La musique Folk paraît enkystée dans la tradition, or il n’en est rien. Elle fut même le véhicule de nombreuses révolutions avec ses courants multiples, ses interprètes audacieux. Ce que l’on imagine moins, c’est qu’elle fut aussi un creuset, pas tant pour l’égalité, mais pour l’émancipation avec ses grandes figures, et dieu sait que l’emploi de ce mot de genre féminin n’est pas anodin. Tout dans le parcours d’Odetta Felious, née Odetta Holmes, prouve qu’elle ne fut jamais la femme invisible qu’aurait pu imaginer H.G. Wells s’il avait rencontré, grâce à sa machine à remonter le temps, quelque ambassadrice du néo-féminisme américain. Pour rester dans les considérations communautaires, mais afin de mieux en sortir, disons qu’Odetta était une femme noire, grande et grosse. Toutes choses qui la firent douter à un moment de son destin musical mais nous allons y revenir.
Odetta Holmes est née le 31 décembre 1930 dans l’Alabama et pour briser les préjugés les plus tenaces, commençons par rappeler ce sinistre coup du sort : son père décède rapidement. Elle est donc élevée par une mère célibataire. Sans pour autant se laisser abattre, mère et fille quittent l’Alabama pour Los Angeles. Là-bas, la première se remet en couple, offrant ainsi à la deuxième l’altérité qui lui manquait tant. À l’école, la petite Odetta impressionne par sa voix qui semble prometteuse au point que son professeur recommande à sa mère de l’inscrire dans un cours de chant. Ce qu’elle fera. Odetta étudiera la musique au Los Angeles City College. En 1944, elle intègre une compagnie de marionnettistes. Cinq ans plus tard, elle rejoint le casting de la comédie musicale, « Finian’s Rainbow ». Alors que la tournée passe par San Francisco, Odetta est séduite par l’esprit de bohème qui souffle alors sur la ville et dans les clubs de Folk. La jeune artiste a trouvé sa vocation. La suite fait partie de la légende. Odetta se fait un nom en se produisant dans des clubs tels que le Tin Angel où elle se fait remarquer par la qualité et l’intensité de ses prestations, d’autant qu’elle chante et joue elle-même de la guitare. Elle signe chez Fantasy Records, label spécialisé dans le jazz, puis enchaîne les noms prestigieux : Vangard, RCA Victor, Riverside, Verve Forecast, Polydor… Elle influencera Dylan en personne et Martin Luther King la qualifiera de « Queen of American Folk Music », rien que cela. Fort logiquement, elle ajoutera à son curriculum de musicienne le titre prisé de défenseuse des droits civiques.

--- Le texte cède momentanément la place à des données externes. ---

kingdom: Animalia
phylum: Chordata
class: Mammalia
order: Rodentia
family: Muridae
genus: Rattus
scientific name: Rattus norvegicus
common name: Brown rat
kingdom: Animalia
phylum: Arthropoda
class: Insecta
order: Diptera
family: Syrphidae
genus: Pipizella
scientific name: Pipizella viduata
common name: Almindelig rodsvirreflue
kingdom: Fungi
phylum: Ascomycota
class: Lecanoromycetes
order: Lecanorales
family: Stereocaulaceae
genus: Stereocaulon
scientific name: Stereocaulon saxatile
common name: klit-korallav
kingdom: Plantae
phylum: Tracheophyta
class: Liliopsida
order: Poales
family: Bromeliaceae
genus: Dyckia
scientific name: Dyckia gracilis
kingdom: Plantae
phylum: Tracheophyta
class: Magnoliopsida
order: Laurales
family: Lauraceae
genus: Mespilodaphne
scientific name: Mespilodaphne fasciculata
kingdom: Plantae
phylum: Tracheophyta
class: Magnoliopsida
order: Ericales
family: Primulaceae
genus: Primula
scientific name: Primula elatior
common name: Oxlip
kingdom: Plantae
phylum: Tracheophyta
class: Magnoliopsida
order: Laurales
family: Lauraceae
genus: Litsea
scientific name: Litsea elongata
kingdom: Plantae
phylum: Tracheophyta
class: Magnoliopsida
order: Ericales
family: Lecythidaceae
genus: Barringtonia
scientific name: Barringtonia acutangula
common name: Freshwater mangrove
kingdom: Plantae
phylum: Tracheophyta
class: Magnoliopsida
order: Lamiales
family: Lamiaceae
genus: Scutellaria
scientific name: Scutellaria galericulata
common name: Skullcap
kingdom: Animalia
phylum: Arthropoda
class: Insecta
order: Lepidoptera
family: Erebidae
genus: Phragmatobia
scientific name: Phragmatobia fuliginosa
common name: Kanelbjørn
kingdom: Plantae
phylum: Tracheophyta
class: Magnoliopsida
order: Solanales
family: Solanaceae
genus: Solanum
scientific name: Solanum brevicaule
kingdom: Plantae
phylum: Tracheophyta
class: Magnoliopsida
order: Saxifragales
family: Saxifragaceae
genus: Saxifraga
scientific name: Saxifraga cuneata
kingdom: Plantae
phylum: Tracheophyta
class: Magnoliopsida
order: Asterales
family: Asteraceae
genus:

L’un de ses enregistrements les plus notables, celui que l’on retient parce que figurant dans les ouvrages rétrospectifs, demeure « My Eyes Have Seen », sorti en juillet 1959. Premier album pour Vanguard, il comporte treize chansons pour quarante et une minutes ce qui en fait un album pour le coup roboratif. Avant d’entrer plus en avant dans les titres, précisons que l’art d’Odetta se situe entre la Folk et le Gospel, la voix puissante de l’artiste comptant pour beaucoup. « Poor Little Jesus » et « Motherless Children » en font la démonstration dont le thème la rattache à cette tradition centenaire. En fait, la force de la musique d’Odetta se situe au confluent des deux genres cités et du blues (« Bald Headed Women »). Mais les chansons ne se contentent pas de passer d’une forme à l’autre. L’interprétation, syncrétique à souhait, génère un nirvana créatif dont rêvait pas mal de musiciens de l’époque. Mais c’est sur « I Know Where I'm Going » qu’Odetta nous attendrit le plus, réalisant avec dix ans d’avance ce que feront tous les groupes de Folk anglais. Le climax de cette première face s’exprimant avec la relecture du traditionnel « The Foggy Dew », d’une intensité rarement atteinte, et celle de « I've Been Driving On Bald Mountain / Water Boy ». Comme dans tout bon disque de Folk, l’artiste n’est pas nécessairement le SSW mais il se doit de s’approprier le matériau initial pour le porter plus haut, plus loin. Car la musique Folk est affaire de récit. Chez Odetta, la voix, la façon dont elle se pose, dont elle scande les mots mais aussi le jeu de guitare, tout ceci concourt à la réussite de l’ensemble.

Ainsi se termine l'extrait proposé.